The goal is to identify new antibiotics by building a model that can predict whether a given molecule will inhibit the growth of the bacterium E. coli.
Although the task of predicting E. coli inhibition isn’t directly related to COVID-19, methods that can successfully predict the efficacy of molecules against bacteria may be similarly successful when applied to predicting efficacy against viruses like SARS-CoV-2, the virus that causes COVID-19.
The model is trained on a dataset of 2335 input/output pairs where the input is a SMILES string, i.e. a string representation of a molecule like C1=CC=CC=C1 for benzene, and the output is a 1 or a 0 indicating whether the molecule inhibits the growth of E. coli or not.
The model used to predict E. coli inhibition is a type of neural network called a message passing neural network (MPNN).
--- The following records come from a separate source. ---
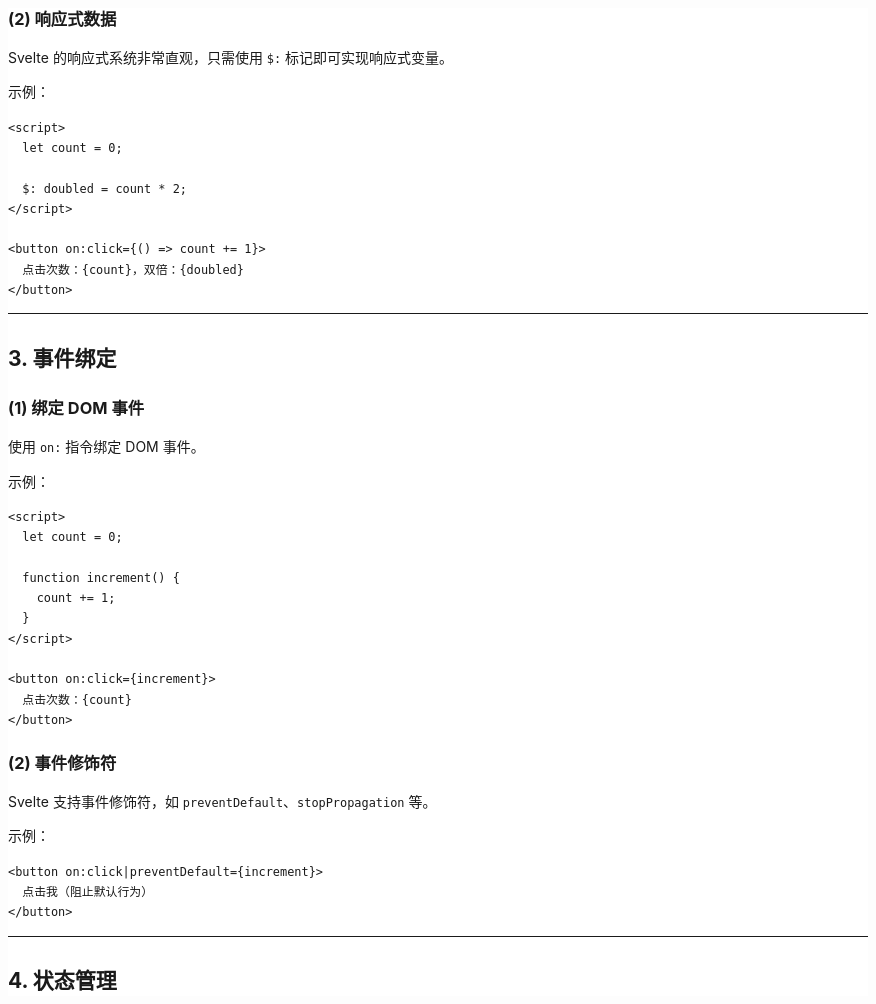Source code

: ### (2) 响应式数据
Svelte 的响应式系统非常直观，只需使用 `$:` 标记即可实现响应式变量。

示例：
```svelte
<script>
  let count = 0;

  $: doubled = count * 2;
</script>

<button on:click={() => count += 1}>
  点击次数：{count}，双倍：{doubled}
</button>
```

---

## 3. 事件绑定

### (1) 绑定 DOM 事件
使用 `on:` 指令绑定 DOM 事件。

示例：
```svelte
<script>
  let count = 0;

  function increment() {
    count += 1;
  }
</script>

<button on:click={increment}>
  点击次数：{count}
</button>
```

### (2) 事件修饰符
Svelte 支持事件修饰符，如 `preventDefault`、`stopPropagation` 等。

示例：
```svelte
<button on:click|preventDefault={increment}>
  点击我（阻止默认行为）
</button>
```

---

## 4. 状态管理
MPNNs are designed to operate on graph-structured objects like molecules, where each atom is represented by a node and each bond is represented by an edge.
An MPNN for molecules works by first creating feature vectors for each atom and bond based on simple properties like atom type (carbon, oxygen, etc) and bond type (single, double, etc). Then it performs a series of “message passing” steps where a neural network sends information between neighboring atoms and bonds, thereby encoding local chemical information. After a number of these steps, the local chemical information is aggregated to form a single vector representing the entire molecule, which is then processed by a feed-forward neural network that makes the final property prediction.
The models achieved a test AUC of 0.896 ± 0.002 across six trials.
 Yang, Kevin, et al. “Analyzing Learned Molecular Representations for Property Prediction.” Journal of Chemical Information and Modeling. 59.8 (2019): 3370-3388. (https://pubs.acs.org/doi/abs/10.1021/acs.jcim.9b00237) - Paper describing the message passing neural network applied to a range of molecular properties.